:: Action item ::
Skip all pictures, then copy the lines from the start of the data through the line with "out of box.", keeping both ends.

(Dataset entries)
======

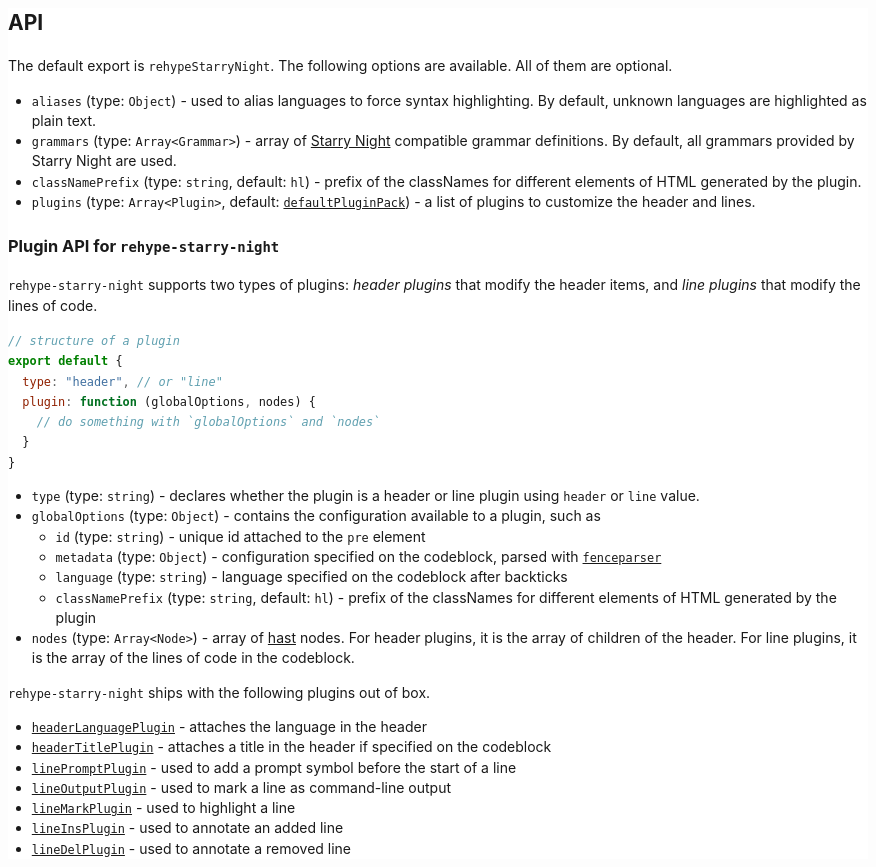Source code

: ## API

The default export is `rehypeStarryNight`. The following options are available. All of them are optional.

- `aliases` (type: `Object`) - used to alias languages to force syntax highlighting. By default, unknown languages are highlighted as plain text.
- `grammars` (type: `Array<Grammar>`) - array of [Starry Night](https://github.com/wooorm/starry-night) compatible grammar definitions. By default, all grammars provided by Starry Night are used.
- `classNamePrefix` (type: `string`, default: `hl`) - prefix of the classNames for different elements of HTML generated by the plugin.
- `plugins` (type: `Array<Plugin>`, default: [`defaultPluginPack`](./src/rehype-starry-night/index.js#L20)) - a list of plugins to customize the header and lines.

### Plugin API for `rehype-starry-night`

`rehype-starry-night` supports two types of plugins: _header plugins_ that modify the header items, and _line plugins_ that modify the lines of code.

```js
// structure of a plugin
export default {
  type: "header", // or "line"
  plugin: function (globalOptions, nodes) {
    // do something with `globalOptions` and `nodes`
  }
}
```

- `type` (type: `string`) - declares whether the plugin is a header or line plugin using `header` or `line` value.
- `globalOptions` (type: `Object`) - contains the configuration available to a plugin, such as
  - `id` (type: `string`) - unique id attached to the `pre` element
  - `metadata` (type: `Object`) - configuration specified on the codeblock, parsed with [`fenceparser`](https://github.com/Microflash/fenceparser)
  - `language` (type: `string`) - language specified on the codeblock after backticks
  - `classNamePrefix` (type: `string`, default: `hl`) - prefix of the classNames for different elements of HTML generated by the plugin
- `nodes` (type: `Array<Node>`) - array of [hast](https://github.com/syntax-tree/hastscript) nodes. For header plugins, it is the array of children of the header. For line plugins, it is the array of the lines of code in the codeblock.

`rehype-starry-night` ships with the following plugins out of box.

- [`headerLanguagePlugin`](./src/rehype-starry-night/plugins/header-language-plugin.js) - attaches the language in the header
- [`headerTitlePlugin`](./src/rehype-starry-night/plugins/header-title-plugin.js) - attaches a title in the header if specified on the codeblock
- [`linePromptPlugin`](./src/rehype-starry-night/plugins/line-prompt-plugin.js) - used to add a prompt symbol before the start of a line
- [`lineOutputPlugin`](./src/rehype-starry-night/plugins/line-output-plugin.js) - used to mark a line as command-line output
- [`lineMarkPlugin`](./src/rehype-starry-night/plugins/line-mark-plugin.js) - used to highlight a line
- [`lineInsPlugin`](./src/rehype-starry-night/plugins/line-ins-plugin.js) - used to annotate an added line
- [`lineDelPlugin`](./src/rehype-starry-night/plugins/line-del-plugin.js) - used to annotate a removed line
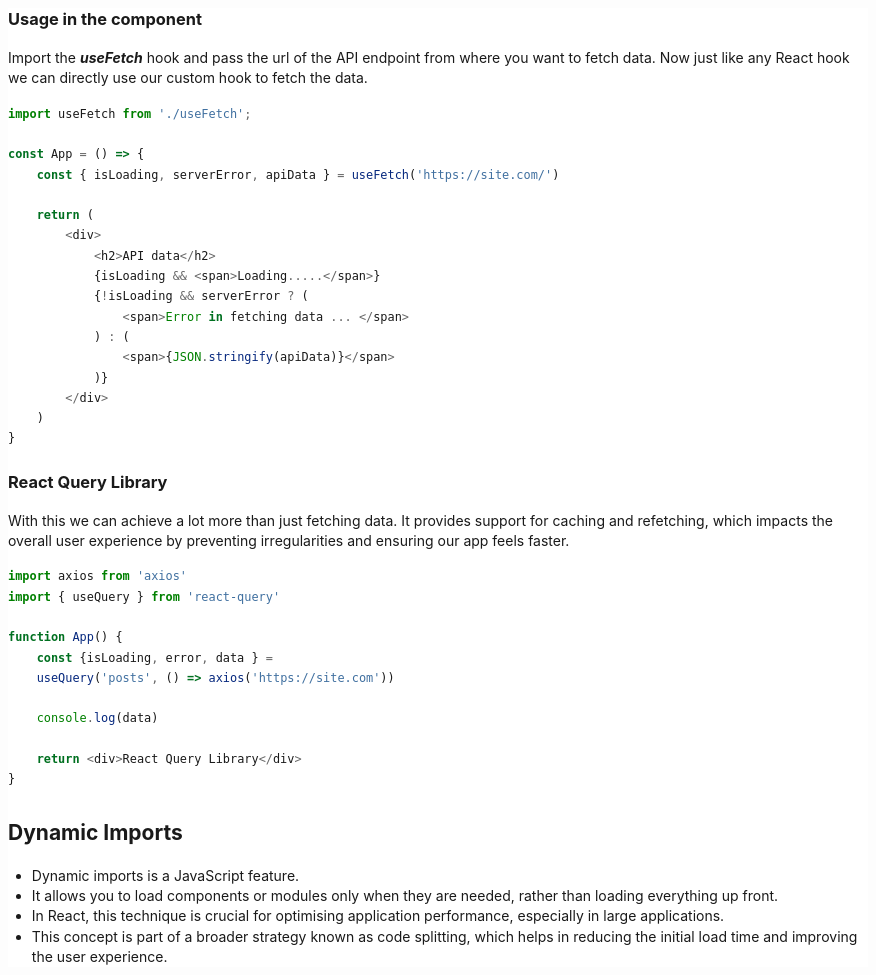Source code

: ### Usage in the component
Import the ***useFetch*** hook and pass the url of the API endpoint from where you want to fetch data.
Now just like any React hook we can directly use our custom hook to fetch the data.
```JavaScript
import useFetch from './useFetch';

const App = () => {
	const { isLoading, serverError, apiData } = useFetch('https://site.com/')

	return (
		<div>
			<h2>API data</h2>
			{isLoading && <span>Loading.....</span>}
			{!isLoading && serverError ? (
				<span>Error in fetching data ... </span>
			) : (
				<span>{JSON.stringify(apiData)}</span>
			)}
		</div>
	)
}
```

### React Query Library
With this we can achieve a lot more than just fetching data. It provides support for caching and refetching, which impacts the overall user experience by preventing irregularities and ensuring our app feels faster.
```JavaScript
import axios from 'axios'
import { useQuery } from 'react-query'

function App() {
	const {isLoading, error, data } = 
	useQuery('posts', () => axios('https://site.com'))

	console.log(data)

	return <div>React Query Library</div>
}
```

## Dynamic Imports 
- Dynamic imports is a JavaScript feature.
- It allows you to load components or modules only when they are needed, rather than loading everything up front.
- In React, this technique is crucial for optimising application performance, especially in large applications.
- This concept is part of a broader strategy known as code splitting, which helps in reducing the initial load time and improving the user experience.
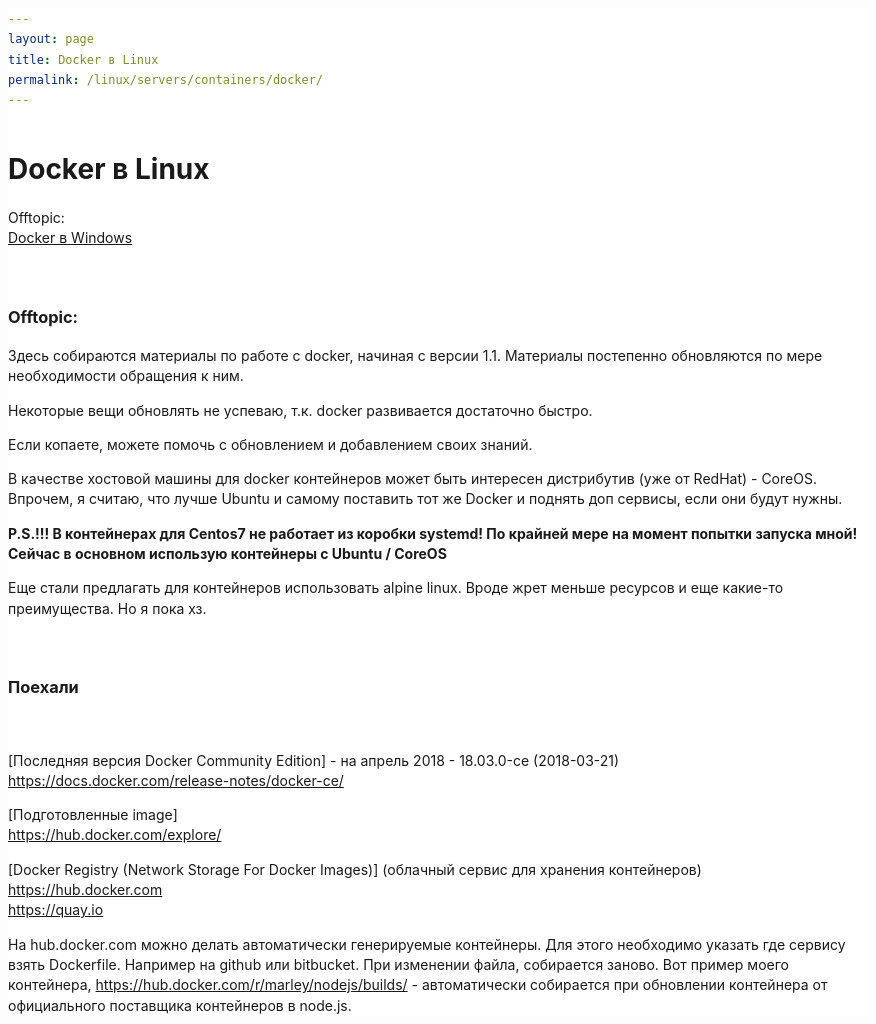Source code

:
 ```yaml
---
layout: page
title: Docker в Linux
permalink: /linux/servers/containers/docker/
---
```


# Docker в Linux

Offtopic:  
[Docker в Windows](/windows/servers/containers/docker/)


<br/>

### Offtopic:

Здесь собираются материалы по работе с docker, начиная с версии 1.1. Материалы постепенно обновляются по мере необходимости обращения к ним.

Некоторые вещи обновлять не успеваю, т.к. docker развивается достаточно быстро.

Если копаете, можете помочь с обновлением и добавлением своих знаний.


В качестве хостовой машины для docker контейнеров может быть интересен дистрибутив (уже от RedHat) - CoreOS. Впрочем, я считаю, что лучше Ubuntu и самому поставить тот же Docker и поднять доп сервисы, если они будут нужны.


<strong>P.S.!!! В контейнерах для Centos7 не работает из коробки systemd! По крайней мере на момент попытки запуска мной! Сейчас в основном использую контейнеры с Ubuntu / CoreOS</strong>

Еще стали предлагать для контейнеров использовать alpine linux. Вроде жрет меньше ресурсов и еще какие-то преимущества. Но я пока хз. 



<br/>

### Поехали

<br/>

[Последняя версия Docker Community Edition] - на апрель 2018 - 18.03.0-ce (2018-03-21)  
https://docs.docker.com/release-notes/docker-ce/

[Подготовленные image]  
https://hub.docker.com/explore/


[Docker Registry (Network Storage For Docker Images)] (облачный сервис для хранения контейнеров)  
https://hub.docker.com  
https://quay.io


На hub.docker.com можно делать автоматически генерируемые контейнеры. Для этого необходимо указать где сервису взять Dockerfile. Например на github или bitbucket. При изменении файла, собирается заново. Вот пример моего контейнера, https://hub.docker.com/r/marley/nodejs/builds/ - автоматически собирается при обновлении контейнера от официального поставщика контейнеров в node.js.
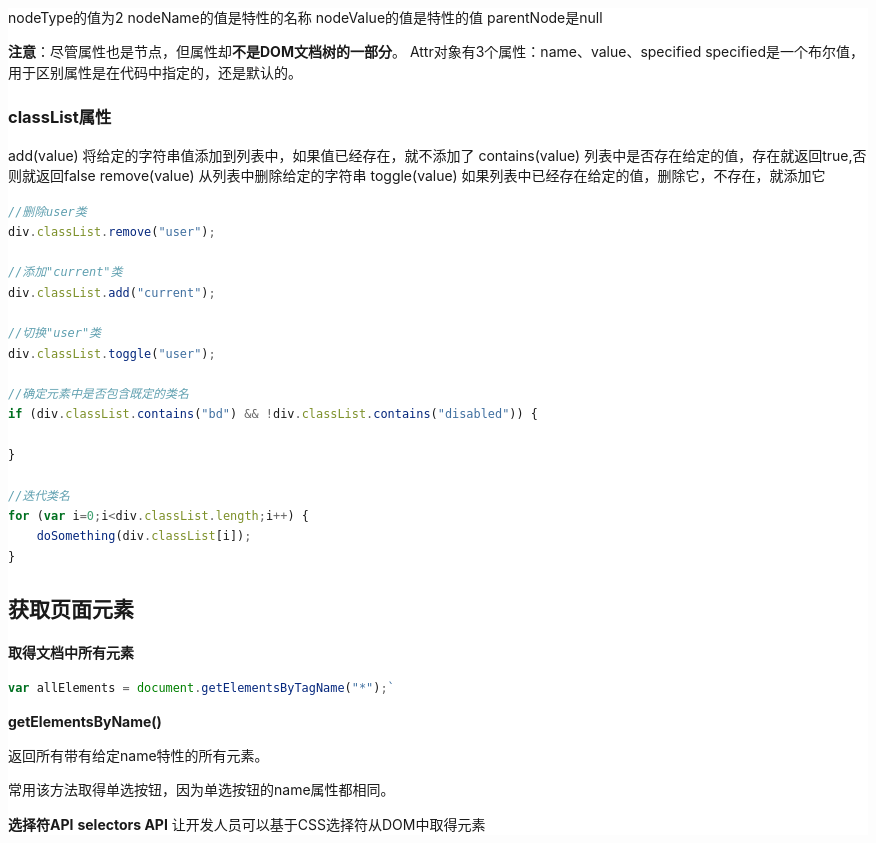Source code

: nodeType的值为2
nodeName的值是特性的名称
nodeValue的值是特性的值
parentNode是null

**注意**：尽管属性也是节点，但属性却**不是DOM文档树的一部分**。
Attr对象有3个属性：name、value、specified
specified是一个布尔值，用于区别属性是在代码中指定的，还是默认的。



### classList属性

add(value)  将给定的字符串值添加到列表中，如果值已经存在，就不添加了
contains(value)  列表中是否存在给定的值，存在就返回true,否则就返回false
remove(value)  从列表中删除给定的字符串
toggle(value)   如果列表中已经存在给定的值，删除它，不存在，就添加它

```javascript
//删除user类
div.classList.remove("user");

//添加"current"类
div.classList.add("current");

//切换"user"类
div.classList.toggle("user");

//确定元素中是否包含既定的类名
if (div.classList.contains("bd") && !div.classList.contains("disabled")) {
	
}

//迭代类名
for (var i=0;i<div.classList.length;i++) {
	doSomething(div.classList[i]);
}
```



## 获取页面元素

**取得文档中所有元素**

```javascript
var allElements = document.getElementsByTagName("*");`
```

**getElementsByName()**

返回所有带有给定name特性的所有元素。

常用该方法取得单选按钮，因为单选按钮的name属性都相同。

**选择符API**
**selectors API**
让开发人员可以基于CSS选择符从DOM中取得元素
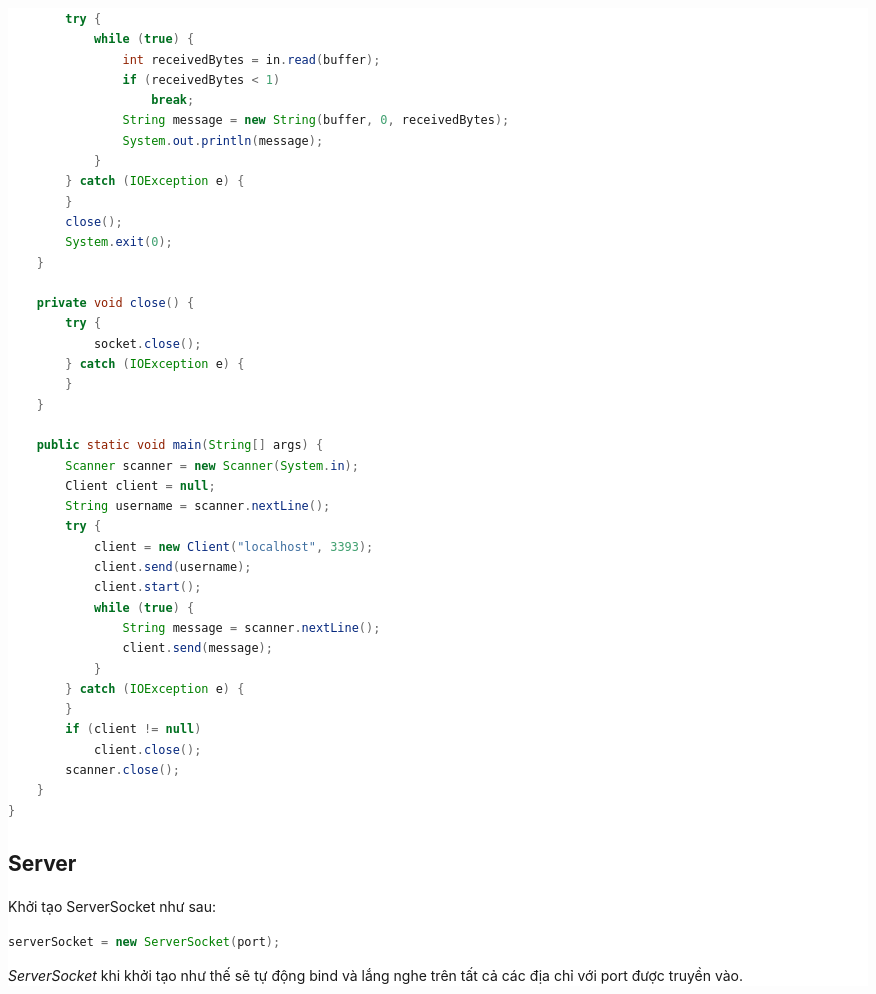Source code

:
 ```java
        try {
            while (true) {
                int receivedBytes = in.read(buffer);
                if (receivedBytes < 1)
                    break;
                String message = new String(buffer, 0, receivedBytes);
                System.out.println(message);
            }
        } catch (IOException e) {
        }
        close();
        System.exit(0);
    }

    private void close() {
        try {
            socket.close();
        } catch (IOException e) {
        }
    }

    public static void main(String[] args) {
        Scanner scanner = new Scanner(System.in);
        Client client = null;
        String username = scanner.nextLine();
        try {
            client = new Client("localhost", 3393);
            client.send(username);
            client.start();
            while (true) {
                String message = scanner.nextLine();
                client.send(message);
            }
        } catch (IOException e) {
        }
        if (client != null)
            client.close();
        scanner.close();
    }
}
```

Server
-----

Khởi tạo ServerSocket như sau:

```java
serverSocket = new ServerSocket(port);
```

*ServerSocket* khi khởi tạo như thế sẽ tự động bind và lắng nghe trên tất cả các địa chỉ với port được truyền vào.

======

:: Exercise response ::
Source code

: ## API

The default export is `rehypeStarryNight`. The following options are available. All of them are optional.

- `aliases` (type: `Object`) - used to alias languages to force syntax highlighting. By default, unknown languages are highlighted as plain text.
- `grammars` (type: `Array<Grammar>`) - array of [Starry Night](https://github.com/wooorm/starry-night) compatible grammar definitions. By default, all grammars provided by Starry Night are used.
- `classNamePrefix` (type: `string`, default: `hl`) - prefix of the classNames for different elements of HTML generated by the plugin.
- `plugins` (type: `Array<Plugin>`, default: [`defaultPluginPack`](./src/rehype-starry-night/index.js#L20)) - a list of plugins to customize the header and lines.

### Plugin API for `rehype-starry-night`

`rehype-starry-night` supports two types of plugins: _header plugins_ that modify the header items, and _line plugins_ that modify the lines of code.

```js
// structure of a plugin
export default {
  type: "header", // or "line"
  plugin: function (globalOptions, nodes) {
    // do something with `globalOptions` and `nodes`
  }
}
```

- `type` (type: `string`) - declares whether the plugin is a header or line plugin using `header` or `line` value.
- `globalOptions` (type: `Object`) - contains the configuration available to a plugin, such as
  - `id` (type: `string`) - unique id attached to the `pre` element
  - `metadata` (type: `Object`) - configuration specified on the codeblock, parsed with [`fenceparser`](https://github.com/Microflash/fenceparser)
  - `language` (type: `string`) - language specified on the codeblock after backticks
  - `classNamePrefix` (type: `string`, default: `hl`) - prefix of the classNames for different elements of HTML generated by the plugin
- `nodes` (type: `Array<Node>`) - array of [hast](https://github.com/syntax-tree/hastscript) nodes. For header plugins, it is the array of children of the header. For line plugins, it is the array of the lines of code in the codeblock.

`rehype-starry-night` ships with the following plugins out of box.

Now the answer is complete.